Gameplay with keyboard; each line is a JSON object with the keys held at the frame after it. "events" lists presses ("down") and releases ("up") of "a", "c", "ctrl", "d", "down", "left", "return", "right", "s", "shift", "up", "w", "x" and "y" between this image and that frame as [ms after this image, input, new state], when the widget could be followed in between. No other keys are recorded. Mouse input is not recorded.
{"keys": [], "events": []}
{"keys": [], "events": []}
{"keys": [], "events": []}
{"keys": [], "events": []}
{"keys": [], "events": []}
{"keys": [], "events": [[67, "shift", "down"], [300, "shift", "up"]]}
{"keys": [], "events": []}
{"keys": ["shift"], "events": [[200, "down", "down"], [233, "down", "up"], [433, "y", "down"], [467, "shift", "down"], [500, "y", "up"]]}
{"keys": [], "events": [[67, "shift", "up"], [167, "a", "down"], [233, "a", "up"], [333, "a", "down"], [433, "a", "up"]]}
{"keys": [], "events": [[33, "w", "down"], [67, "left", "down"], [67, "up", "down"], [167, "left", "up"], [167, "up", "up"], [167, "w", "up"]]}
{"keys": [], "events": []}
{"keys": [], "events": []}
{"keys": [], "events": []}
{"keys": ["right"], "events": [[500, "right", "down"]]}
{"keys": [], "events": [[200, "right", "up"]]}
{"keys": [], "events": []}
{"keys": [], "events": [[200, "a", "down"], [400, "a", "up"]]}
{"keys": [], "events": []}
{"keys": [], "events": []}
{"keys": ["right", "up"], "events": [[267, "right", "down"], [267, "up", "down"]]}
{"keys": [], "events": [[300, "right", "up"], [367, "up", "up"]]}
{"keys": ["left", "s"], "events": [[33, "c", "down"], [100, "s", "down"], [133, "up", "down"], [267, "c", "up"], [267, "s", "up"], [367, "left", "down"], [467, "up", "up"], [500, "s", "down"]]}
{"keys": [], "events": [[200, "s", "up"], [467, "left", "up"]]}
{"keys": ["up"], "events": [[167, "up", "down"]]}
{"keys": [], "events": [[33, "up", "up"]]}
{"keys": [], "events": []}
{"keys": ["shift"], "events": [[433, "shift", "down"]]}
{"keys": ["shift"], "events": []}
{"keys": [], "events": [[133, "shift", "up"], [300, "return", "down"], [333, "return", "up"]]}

|---|

Please output the records once more, exactly as they were written.

### [Answer section]
Gameplay with keyboard; each line is a JSON object with the keys held at the frame after it. "events" lists presses ("down") and releases ("up") of "a", "c", "ctrl", "d", "down", "left", "return", "right", "s", "shift", "up", "w", "x" and "y" between this image and that frame as [ms after this image, input, new state], when the widget could be followed in between. No other keys are recorded. Mouse input is not recorded.
{"keys": [], "events": []}
{"keys": [], "events": []}
{"keys": [], "events": []}
{"keys": [], "events": []}
{"keys": [], "events": []}
{"keys": [], "events": [[67, "shift", "down"], [300, "shift", "up"]]}
{"keys": [], "events": []}
{"keys": ["shift"], "events": [[200, "down", "down"], [233, "down", "up"], [433, "y", "down"], [467, "shift", "down"], [500, "y", "up"]]}
{"keys": [], "events": [[67, "shift", "up"], [167, "a", "down"], [233, "a", "up"], [333, "a", "down"], [433, "a", "up"]]}
{"keys": [], "events": [[33, "w", "down"], [67, "left", "down"], [67, "up", "down"], [167, "left", "up"], [167, "up", "up"], [167, "w", "up"]]}
{"keys": [], "events": []}
{"keys": [], "events": []}
{"keys": [], "events": []}
{"keys": ["right"], "events": [[500, "right", "down"]]}
{"keys": [], "events": [[200, "right", "up"]]}
{"keys": [], "events": []}
{"keys": [], "events": [[200, "a", "down"], [400, "a", "up"]]}
{"keys": [], "events": []}
{"keys": [], "events": []}
{"keys": ["right", "up"], "events": [[267, "right", "down"], [267, "up", "down"]]}
{"keys": [], "events": [[300, "right", "up"], [367, "up", "up"]]}
{"keys": ["left", "s"], "events": [[33, "c", "down"], [100, "s", "down"], [133, "up", "down"], [267, "c", "up"], [267, "s", "up"], [367, "left", "down"], [467, "up", "up"], [500, "s", "down"]]}
{"keys": [], "events": [[200, "s", "up"], [467, "left", "up"]]}
{"keys": ["up"], "events": [[167, "up", "down"]]}
{"keys": [], "events": [[33, "up", "up"]]}
{"keys": [], "events": []}
{"keys": ["shift"], "events": [[433, "shift", "down"]]}
{"keys": ["shift"], "events": []}
{"keys": [], "events": [[133, "shift", "up"], [300, "return", "down"], [333, "return", "up"]]}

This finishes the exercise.